Microsoft Dataverse plugin: unleashing coding agents on the enterprise | OD849
Kent Weare and Suyash Kshirsagar show how a Dataverse “skills” plugin can make agent-driven Dataverse work more reliable by grounding agents in real Dataverse metadata (tables, columns, relationships, views, security, and solutions) and executing tasks autonomously.
Overview
Coding agents can be effective, but in enterprise systems they often fail without domain-specific tooling: they hallucinate schema, misunderstand security constraints, and generate workflows that don’t match the platform’s real capabilities. This session introduces a Dataverse plugin designed to reduce those failures by giving agents a constrained, metadata-driven interface to Dataverse.
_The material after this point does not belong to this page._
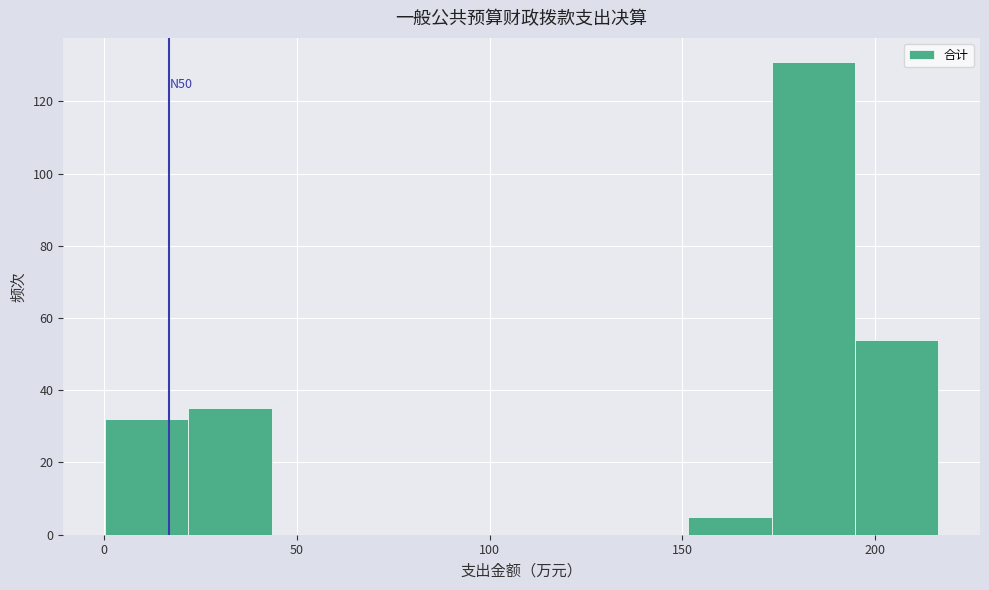

Over which range of the x-axis is the bar tallest?

175 to 195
The presenters describe and demo:
- A plugin that exposes Dataverse concepts to an AI agent with guardrails:
- Tables, columns, and relationships
- Views
- Security model elements (business units, roles, profiles, sharing)
- Solutions
- How a natural language request can trigger multi-step, autonomous execution, including:
- Provisioning/setup steps
- Data imports
- Validation steps
- The plugin architecture and how it integrates with an MCP server.
Demo scenarios highlighted in the session
Natural-language operations against Dataverse
A user issues simple prompts to connect to CRM and perform Dataverse operations using the plugin, with the plugin providing the agent the necessary platform context (schema and constraints) to avoid guessing.
Task and data hygiene workflows
The session includes examples of using natural language to query work items (for example, open follow-up tasks for the week) and then perform cleanup actions to improve data hygiene.
Security model creation and validation
A key enterprise focus is using natural language to create and validate more complex Dataverse security models. The session calls out completing setup tasks such as:
- Business units
- Roles
- Profiles
- Validation
- Sharing
What the plugin is trying to solve
- Reduce hallucinations by grounding the agent in Dataverse metadata.
- Make agent-driven changes safer by constraining actions to what Dataverse actually supports.
- Enable reliable, repeatable multi-step execution for enterprise Dataverse development and administration tasks.